(ENTRIES PROVIDED)

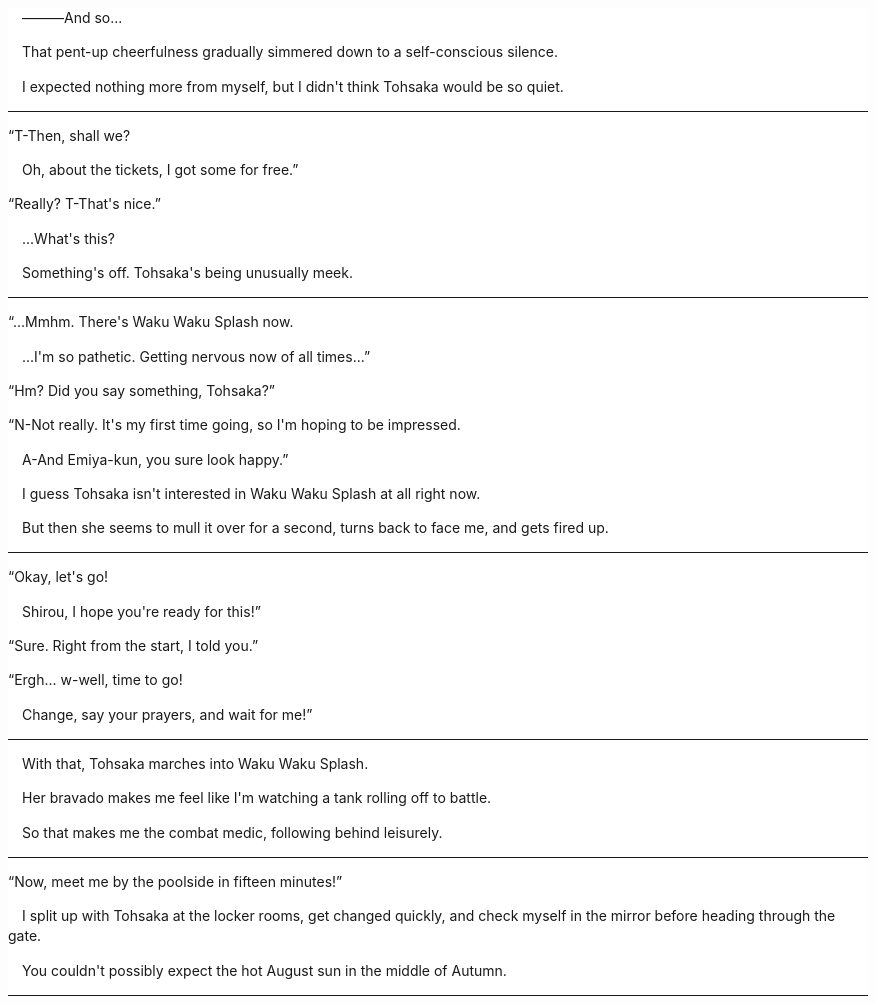   
　―――And so...  
  
　That pent-up cheerfulness gradually simmered down to a self-conscious silence.  
  
　I expected nothing more from myself, but I didn't think Tohsaka would be so quiet.  
  
---  
  
“T-Then, shall we?  
  
　Oh, about the tickets, I got some for free.”  
  
“Really? T-That's nice.”  
  
　...What's this?  
  
　Something's off. Tohsaka's being unusually meek.  
  
---  
  
“...Mmhm. There's Waku Waku Splash now.  
  
　...I'm so pathetic. Getting nervous now of all times...”  
  
“Hm? Did you say something, Tohsaka?”  
  
“N-Not really. It's my first time going, so I'm hoping to be impressed.  
  
　A-And Emiya-kun, you sure look happy.”  
  
　I guess Tohsaka isn't interested in Waku Waku Splash at all right now.  
  
　But then she seems to mull it over for a second, turns back to face me, and gets fired up.  
  
---  
  
“Okay, let's go!  
  
　Shirou, I hope you're ready for this!”  
  
“Sure. Right from the start, I told you.”  
  
“Ergh... w-well, time to go!  
  
　Change, say your prayers, and wait for me!”  
  
---  
  
　With that, Tohsaka marches into Waku Waku Splash.  
  
　Her bravado makes me feel like I'm watching a tank rolling off to battle.  
  
　So that makes me the combat medic, following behind leisurely.  
  
---  
  
“Now, meet me by the poolside in fifteen minutes!”  
  
　I split up with Tohsaka at the locker rooms, get changed quickly, and check myself in the mirror before heading through the gate.  
  
　You couldn't possibly expect the hot August sun in the middle of Autumn.  
  
---  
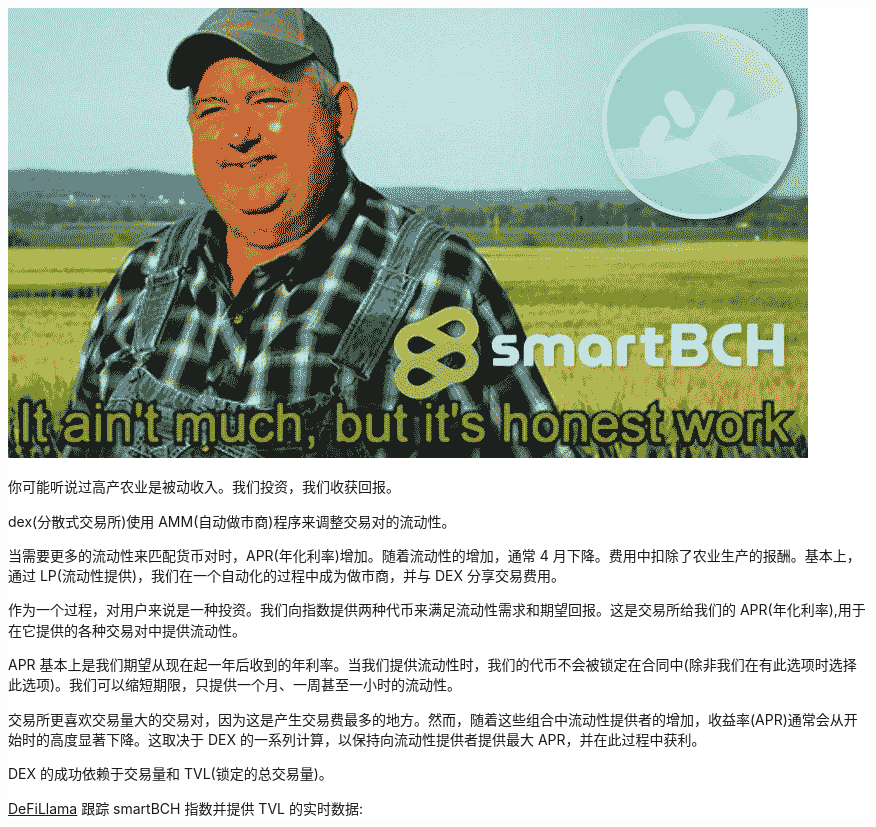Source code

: ![](img/5483c614ef846ad83b5a45038d73d10b.png)

你可能听说过高产农业是被动收入。我们投资，我们收获回报。

dex(分散式交易所)使用 AMM(自动做市商)程序来调整交易对的流动性。

当需要更多的流动性来匹配货币对时，APR(年化利率)增加。随着流动性的增加，通常 4 月下降。费用中扣除了农业生产的报酬。基本上，通过 LP(流动性提供)，我们在一个自动化的过程中成为做市商，并与 DEX 分享交易费用。

作为一个过程，对用户来说是一种投资。我们向指数提供两种代币来满足流动性需求和期望回报。这是交易所给我们的 APR(年化利率),用于在它提供的各种交易对中提供流动性。

APR 基本上是我们期望从现在起一年后收到的年利率。当我们提供流动性时，我们的代币不会被锁定在合同中(除非我们在有此选项时选择此选项)。我们可以缩短期限，只提供一个月、一周甚至一小时的流动性。

交易所更喜欢交易量大的交易对，因为这是产生交易费最多的地方。然而，随着这些组合中流动性提供者的增加，收益率(APR)通常会从开始时的高度显著下降。这取决于 DEX 的一系列计算，以保持向流动性提供者提供最大 APR，并在此过程中获利。

DEX 的成功依赖于交易量和 TVL(锁定的总交易量)。

[DeFiLlama](https://defillama.com/chain/smartBCH) 跟踪 smartBCH 指数并提供 TVL 的实时数据:
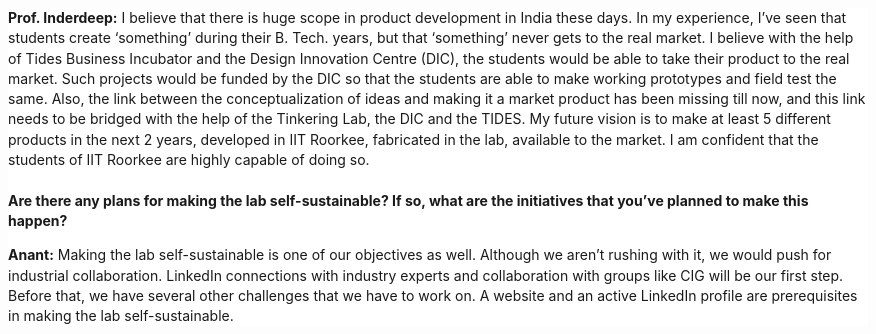 **Prof. Inderdeep:** I believe that there is huge scope in product development in India these days. In my experience, I’ve seen that students create ‘something’ during their B. Tech. years, but that ‘something’ never gets to the real market. I believe with the help of Tides Business Incubator and the Design Innovation Centre (DIC), the students would be able to take their product to the real market. Such projects would be funded by the DIC so that the students are able to make working prototypes and field test the same. Also, the link between the conceptualization of ideas and making it a market product has been missing till now, and this link needs to be bridged with the help of the Tinkering Lab, the DIC and the TIDES.
My future vision is to make at least 5 different products in the next 2 years, developed in IIT Roorkee, fabricated in the lab, available to the market. I am confident that the students of IIT Roorkee are highly capable of doing so.
<br><br> 
**Are there any plans for making the lab self-sustainable? If so, what are the initiatives that you’ve planned to make this happen?**
 
**Anant:** Making the lab self-sustainable is one of our objectives as well. Although we aren’t rushing with it, we would push for industrial collaboration. LinkedIn connections with industry experts and collaboration with groups like CIG will be our first step. Before that, we have several other challenges that we have to work on. A website and an active LinkedIn profile are prerequisites in making the lab self-sustainable.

(End ENTRIES PROVIDED)

— TO DO —
Find the string "sustainable" in the material above, and report every line where it occurs.

— TASK RESULT —
**Are there any plans for making the lab self-sustainable? If so, what are the initiatives that you’ve planned to make this happen?**
**Anant:** Making the lab self-sustainable is one of our objectives as well. Although we aren’t rushing with it, we would push for industrial collaboration. LinkedIn connections with industry experts and collaboration with groups like CIG will be our first step. Before that, we have several other challenges that we have to work on. A website and an active LinkedIn profile are prerequisites in making the lab self-sustainable.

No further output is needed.